Discussed on Jabber whether we want to allow anonymous (key-less) access to REST API, or whether we should require a key for any request. Dave confirmed that anon access is ok.
Our backend actually supports it:
https://sourceforge.net/rest/p/allura/home/
But REST API client we provide (both in-tree rest_api and dependency-free class used in some scripts) insist to be fed with key and secret, so that should be made optional.
We already support it; editing the summary to reflect that.
(All you need to do is leave off all the authentication fields)
RestClient class is for old-style access.
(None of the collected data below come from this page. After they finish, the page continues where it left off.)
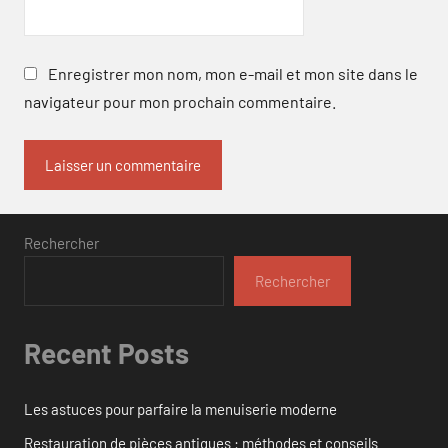
Enregistrer mon nom, mon e-mail et mon site dans le
navigateur pour mon prochain commentaire.
Rechercher
Rechercher
Recent Posts
Les astuces pour parfaire la menuiserie moderne
Restauration de pièces antiques : méthodes et conseils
Maybe all we need to do for this ticket is add info and an example at https://sourceforge.net/p/forge/documentation/API%20-%20Beta/
Originally by: *anonymous
We really need to settle this once and for all, and provide (and refactor existing scripts to use it) auth class which handles all 3 auth modes supported by us:
So, I'm on that, and last hurdle on the way to perfect API auth is that OAuth as it is implemented has worse end-user usability comparing to otiginal API keys - while it doesn't have to be that way. Writing email on that rigth now.
Ok, with evolution of normal API (OAuth auth) vs import API (API tickets auth), I guess the original idea of making one module to support accesses to various APIs no longer makes sense. So, I unassign this ticket from myself, so whoever will work on elaborating OAuth clients may pick it up.